┌──
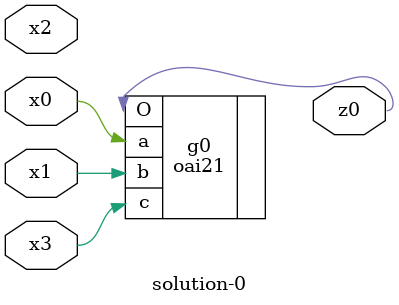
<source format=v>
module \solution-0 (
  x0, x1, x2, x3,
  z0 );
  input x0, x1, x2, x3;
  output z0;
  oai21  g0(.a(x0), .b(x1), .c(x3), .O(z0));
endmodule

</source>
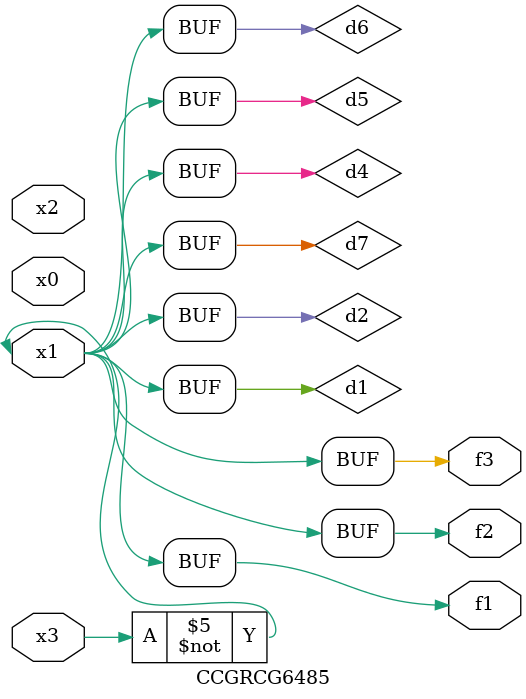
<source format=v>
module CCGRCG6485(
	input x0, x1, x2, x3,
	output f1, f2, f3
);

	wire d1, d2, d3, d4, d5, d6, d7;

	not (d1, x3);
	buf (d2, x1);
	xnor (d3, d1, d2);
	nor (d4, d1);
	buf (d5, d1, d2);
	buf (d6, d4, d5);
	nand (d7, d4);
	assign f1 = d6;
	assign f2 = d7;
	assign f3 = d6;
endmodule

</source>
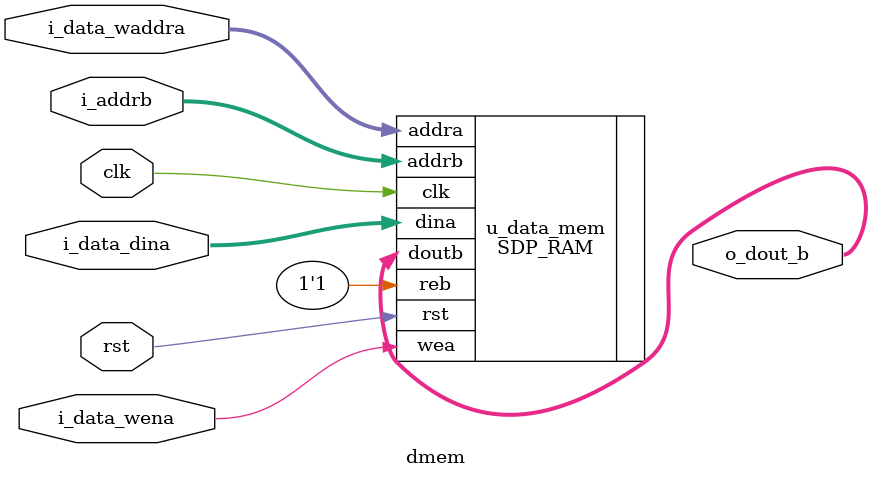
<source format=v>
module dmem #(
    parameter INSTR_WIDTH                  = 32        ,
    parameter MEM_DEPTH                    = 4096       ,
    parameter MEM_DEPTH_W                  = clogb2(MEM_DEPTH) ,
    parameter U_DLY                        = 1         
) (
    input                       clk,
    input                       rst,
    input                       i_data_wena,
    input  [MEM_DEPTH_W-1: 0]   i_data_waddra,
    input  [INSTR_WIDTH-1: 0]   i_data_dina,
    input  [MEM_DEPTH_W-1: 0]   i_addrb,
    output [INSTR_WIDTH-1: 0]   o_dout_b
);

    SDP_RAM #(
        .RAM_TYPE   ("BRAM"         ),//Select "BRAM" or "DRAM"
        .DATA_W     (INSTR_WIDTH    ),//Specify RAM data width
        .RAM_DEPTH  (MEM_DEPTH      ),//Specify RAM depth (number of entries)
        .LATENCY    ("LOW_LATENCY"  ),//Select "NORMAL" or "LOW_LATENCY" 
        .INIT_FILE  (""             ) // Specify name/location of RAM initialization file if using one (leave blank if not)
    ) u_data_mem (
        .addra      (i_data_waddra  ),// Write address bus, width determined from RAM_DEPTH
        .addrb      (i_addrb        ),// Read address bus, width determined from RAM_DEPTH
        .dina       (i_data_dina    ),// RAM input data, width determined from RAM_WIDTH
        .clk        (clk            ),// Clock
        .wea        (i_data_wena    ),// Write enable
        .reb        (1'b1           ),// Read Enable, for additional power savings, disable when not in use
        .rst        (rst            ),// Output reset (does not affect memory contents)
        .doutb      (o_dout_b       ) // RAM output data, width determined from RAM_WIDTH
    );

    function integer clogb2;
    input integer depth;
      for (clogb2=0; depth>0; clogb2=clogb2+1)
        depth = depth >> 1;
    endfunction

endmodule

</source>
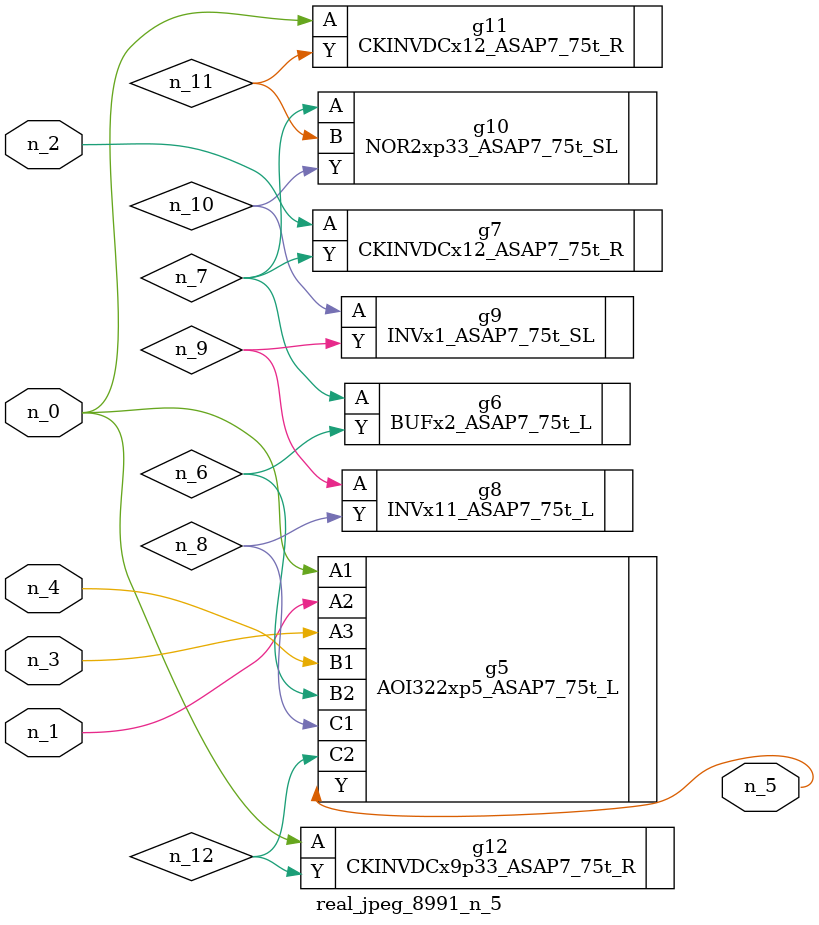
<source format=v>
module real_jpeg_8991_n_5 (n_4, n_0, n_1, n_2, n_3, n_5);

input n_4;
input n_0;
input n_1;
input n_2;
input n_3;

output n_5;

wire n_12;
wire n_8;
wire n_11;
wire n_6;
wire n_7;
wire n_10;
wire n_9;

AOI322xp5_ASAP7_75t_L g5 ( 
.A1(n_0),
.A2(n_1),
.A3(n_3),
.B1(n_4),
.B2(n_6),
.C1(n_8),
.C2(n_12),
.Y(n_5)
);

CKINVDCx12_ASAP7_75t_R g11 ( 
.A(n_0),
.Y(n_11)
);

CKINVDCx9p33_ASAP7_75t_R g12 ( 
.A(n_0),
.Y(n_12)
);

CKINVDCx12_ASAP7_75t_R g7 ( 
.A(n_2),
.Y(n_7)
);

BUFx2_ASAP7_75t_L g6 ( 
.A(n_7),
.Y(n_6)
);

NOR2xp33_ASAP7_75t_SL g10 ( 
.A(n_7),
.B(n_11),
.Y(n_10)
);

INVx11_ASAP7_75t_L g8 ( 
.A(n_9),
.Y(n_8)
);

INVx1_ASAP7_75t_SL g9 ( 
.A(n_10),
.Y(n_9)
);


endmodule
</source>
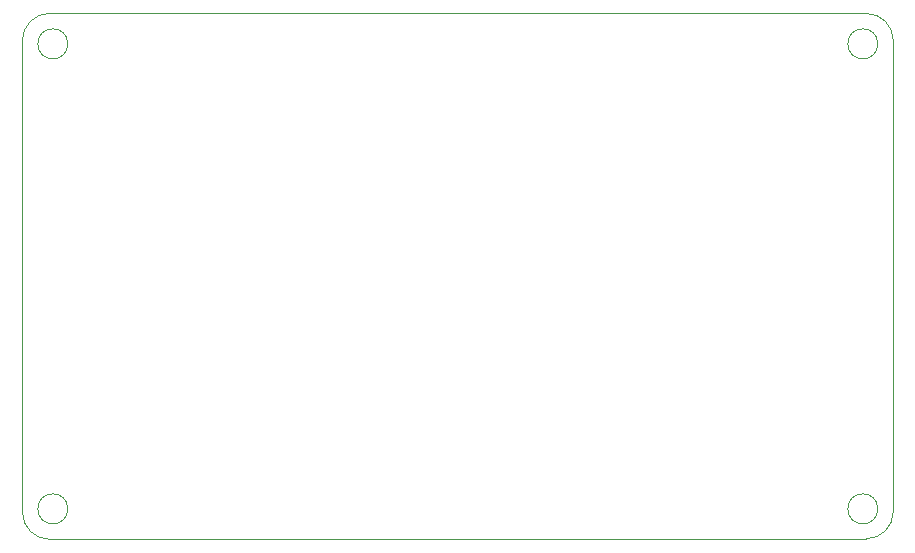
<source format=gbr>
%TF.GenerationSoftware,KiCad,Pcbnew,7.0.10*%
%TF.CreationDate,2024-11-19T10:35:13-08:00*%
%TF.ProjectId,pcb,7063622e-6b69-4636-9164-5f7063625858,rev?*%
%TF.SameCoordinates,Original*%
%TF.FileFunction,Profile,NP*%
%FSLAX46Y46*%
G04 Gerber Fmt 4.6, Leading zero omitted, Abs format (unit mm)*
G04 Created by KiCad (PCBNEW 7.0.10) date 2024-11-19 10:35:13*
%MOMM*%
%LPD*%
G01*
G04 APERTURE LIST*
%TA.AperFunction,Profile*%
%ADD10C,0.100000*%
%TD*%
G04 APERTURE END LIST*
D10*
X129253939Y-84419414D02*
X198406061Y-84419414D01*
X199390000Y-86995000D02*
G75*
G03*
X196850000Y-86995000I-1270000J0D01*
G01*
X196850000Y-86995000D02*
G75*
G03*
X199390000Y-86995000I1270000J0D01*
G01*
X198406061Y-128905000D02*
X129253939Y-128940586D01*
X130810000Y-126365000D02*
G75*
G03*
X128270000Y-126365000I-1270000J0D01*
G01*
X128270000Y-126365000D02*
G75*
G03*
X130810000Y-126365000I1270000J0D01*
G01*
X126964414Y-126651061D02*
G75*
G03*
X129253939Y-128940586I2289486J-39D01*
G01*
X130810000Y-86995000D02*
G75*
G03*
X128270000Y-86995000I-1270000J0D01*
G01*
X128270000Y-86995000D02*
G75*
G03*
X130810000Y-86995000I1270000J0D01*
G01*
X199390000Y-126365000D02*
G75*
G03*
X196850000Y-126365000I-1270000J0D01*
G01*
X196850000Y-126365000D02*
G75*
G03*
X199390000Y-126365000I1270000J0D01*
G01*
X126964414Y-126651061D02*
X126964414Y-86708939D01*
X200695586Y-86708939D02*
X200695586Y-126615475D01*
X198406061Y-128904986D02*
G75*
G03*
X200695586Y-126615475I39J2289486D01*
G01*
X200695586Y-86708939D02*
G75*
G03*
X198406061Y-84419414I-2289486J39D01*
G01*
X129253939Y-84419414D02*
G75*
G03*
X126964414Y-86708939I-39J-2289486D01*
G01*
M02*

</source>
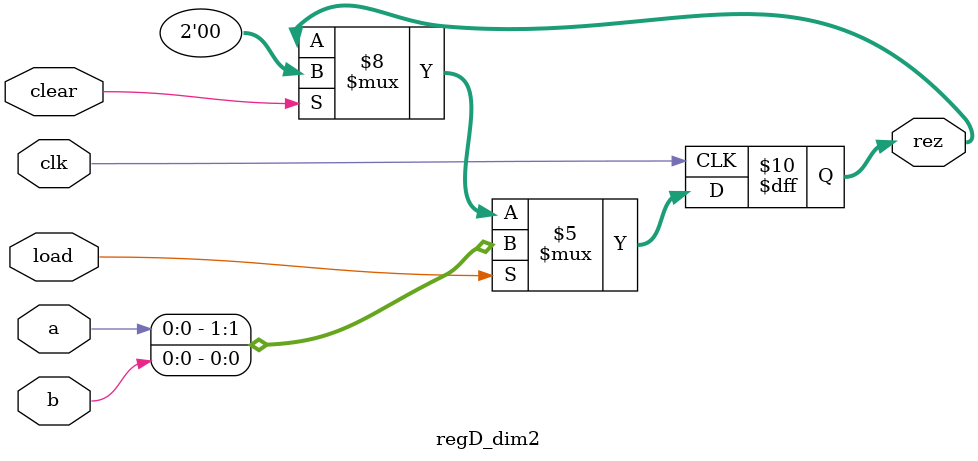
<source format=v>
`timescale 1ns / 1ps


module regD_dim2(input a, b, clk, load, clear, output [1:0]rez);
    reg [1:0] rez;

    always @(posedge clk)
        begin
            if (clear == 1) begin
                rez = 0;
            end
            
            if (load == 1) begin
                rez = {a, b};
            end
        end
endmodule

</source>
└──
▶ **PROBLEM**: An exact copy of all the data above is required; omit any pictures.

▶ **TASK OUTPUT**:
<source format=v>
module \solution-0 (
  x0, x1, x2, x3,
  z0 );
  input x0, x1, x2, x3;
  output z0;
  oai21  g0(.a(x0), .b(x1), .c(x3), .O(z0));
endmodule

</source>
<source format=v>
module CCGRCG6485(
	input x0, x1, x2, x3,
	output f1, f2, f3
);

	wire d1, d2, d3, d4, d5, d6, d7;

	not (d1, x3);
	buf (d2, x1);
	xnor (d3, d1, d2);
	nor (d4, d1);
	buf (d5, d1, d2);
	buf (d6, d4, d5);
	nand (d7, d4);
	assign f1 = d6;
	assign f2 = d7;
	assign f3 = d6;
endmodule

</source>
<source format=v>
module dmem #(
    parameter INSTR_WIDTH                  = 32        ,
    parameter MEM_DEPTH                    = 4096       ,
    parameter MEM_DEPTH_W                  = clogb2(MEM_DEPTH) ,
    parameter U_DLY                        = 1         
) (
    input                       clk,
    input                       rst,
    input                       i_data_wena,
    input  [MEM_DEPTH_W-1: 0]   i_data_waddra,
    input  [INSTR_WIDTH-1: 0]   i_data_dina,
    input  [MEM_DEPTH_W-1: 0]   i_addrb,
    output [INSTR_WIDTH-1: 0]   o_dout_b
);

    SDP_RAM #(
        .RAM_TYPE   ("BRAM"         ),//Select "BRAM" or "DRAM"
        .DATA_W     (INSTR_WIDTH    ),//Specify RAM data width
        .RAM_DEPTH  (MEM_DEPTH      ),//Specify RAM depth (number of entries)
        .LATENCY    ("LOW_LATENCY"  ),//Select "NORMAL" or "LOW_LATENCY" 
        .INIT_FILE  (""             ) // Specify name/location of RAM initialization file if using one (leave blank if not)
    ) u_data_mem (
        .addra      (i_data_waddra  ),// Write address bus, width determined from RAM_DEPTH
        .addrb      (i_addrb        ),// Read address bus, width determined from RAM_DEPTH
        .dina       (i_data_dina    ),// RAM input data, width determined from RAM_WIDTH
        .clk        (clk            ),// Clock
        .wea        (i_data_wena    ),// Write enable
        .reb        (1'b1           ),// Read Enable, for additional power savings, disable when not in use
        .rst        (rst            ),// Output reset (does not affect memory contents)
        .doutb      (o_dout_b       ) // RAM output data, width determined from RAM_WIDTH
    );

    function integer clogb2;
    input integer depth;
      for (clogb2=0; depth>0; clogb2=clogb2+1)
        depth = depth >> 1;
    endfunction

endmodule

</source>
<source format=v>
module real_jpeg_8991_n_5 (n_4, n_0, n_1, n_2, n_3, n_5);

input n_4;
input n_0;
input n_1;
input n_2;
input n_3;

output n_5;

wire n_12;
wire n_8;
wire n_11;
wire n_6;
wire n_7;
wire n_10;
wire n_9;

AOI322xp5_ASAP7_75t_L g5 ( 
.A1(n_0),
.A2(n_1),
.A3(n_3),
.B1(n_4),
.B2(n_6),
.C1(n_8),
.C2(n_12),
.Y(n_5)
);

CKINVDCx12_ASAP7_75t_R g11 ( 
.A(n_0),
.Y(n_11)
);

CKINVDCx9p33_ASAP7_75t_R g12 ( 
.A(n_0),
.Y(n_12)
);

CKINVDCx12_ASAP7_75t_R g7 ( 
.A(n_2),
.Y(n_7)
);

BUFx2_ASAP7_75t_L g6 ( 
.A(n_7),
.Y(n_6)
);

NOR2xp33_ASAP7_75t_SL g10 ( 
.A(n_7),
.B(n_11),
.Y(n_10)
);

INVx11_ASAP7_75t_L g8 ( 
.A(n_9),
.Y(n_8)
);

INVx1_ASAP7_75t_SL g9 ( 
.A(n_10),
.Y(n_9)
);


endmodule
</source>
<source format=gbr>
%TF.GenerationSoftware,KiCad,Pcbnew,7.0.10*%
%TF.CreationDate,2024-11-19T10:35:13-08:00*%
%TF.ProjectId,pcb,7063622e-6b69-4636-9164-5f7063625858,rev?*%
%TF.SameCoordinates,Original*%
%TF.FileFunction,Profile,NP*%
%FSLAX46Y46*%
G04 Gerber Fmt 4.6, Leading zero omitted, Abs format (unit mm)*
G04 Created by KiCad (PCBNEW 7.0.10) date 2024-11-19 10:35:13*
%MOMM*%
%LPD*%
G01*
G04 APERTURE LIST*
%TA.AperFunction,Profile*%
%ADD10C,0.100000*%
%TD*%
G04 APERTURE END LIST*
D10*
X129253939Y-84419414D02*
X198406061Y-84419414D01*
X199390000Y-86995000D02*
G75*
G03*
X196850000Y-86995000I-1270000J0D01*
G01*
X196850000Y-86995000D02*
G75*
G03*
X199390000Y-86995000I1270000J0D01*
G01*
X198406061Y-128905000D02*
X129253939Y-128940586D01*
X130810000Y-126365000D02*
G75*
G03*
X128270000Y-126365000I-1270000J0D01*
G01*
X128270000Y-126365000D02*
G75*
G03*
X130810000Y-126365000I1270000J0D01*
G01*
X126964414Y-126651061D02*
G75*
G03*
X129253939Y-128940586I2289486J-39D01*
G01*
X130810000Y-86995000D02*
G75*
G03*
X128270000Y-86995000I-1270000J0D01*
G01*
X128270000Y-86995000D02*
G75*
G03*
X130810000Y-86995000I1270000J0D01*
G01*
X199390000Y-126365000D02*
G75*
G03*
X196850000Y-126365000I-1270000J0D01*
G01*
X196850000Y-126365000D02*
G75*
G03*
X199390000Y-126365000I1270000J0D01*
G01*
X126964414Y-126651061D02*
X126964414Y-86708939D01*
X200695586Y-86708939D02*
X200695586Y-126615475D01*
X198406061Y-128904986D02*
G75*
G03*
X200695586Y-126615475I39J2289486D01*
G01*
X200695586Y-86708939D02*
G75*
G03*
X198406061Y-84419414I-2289486J39D01*
G01*
X129253939Y-84419414D02*
G75*
G03*
X126964414Y-86708939I-39J-2289486D01*
G01*
M02*

</source>
<source format=v>
`timescale 1ns / 1ps


module regD_dim2(input a, b, clk, load, clear, output [1:0]rez);
    reg [1:0] rez;

    always @(posedge clk)
        begin
            if (clear == 1) begin
                rez = 0;
            end
            
            if (load == 1) begin
                rez = {a, b};
            end
        end
endmodule

</source>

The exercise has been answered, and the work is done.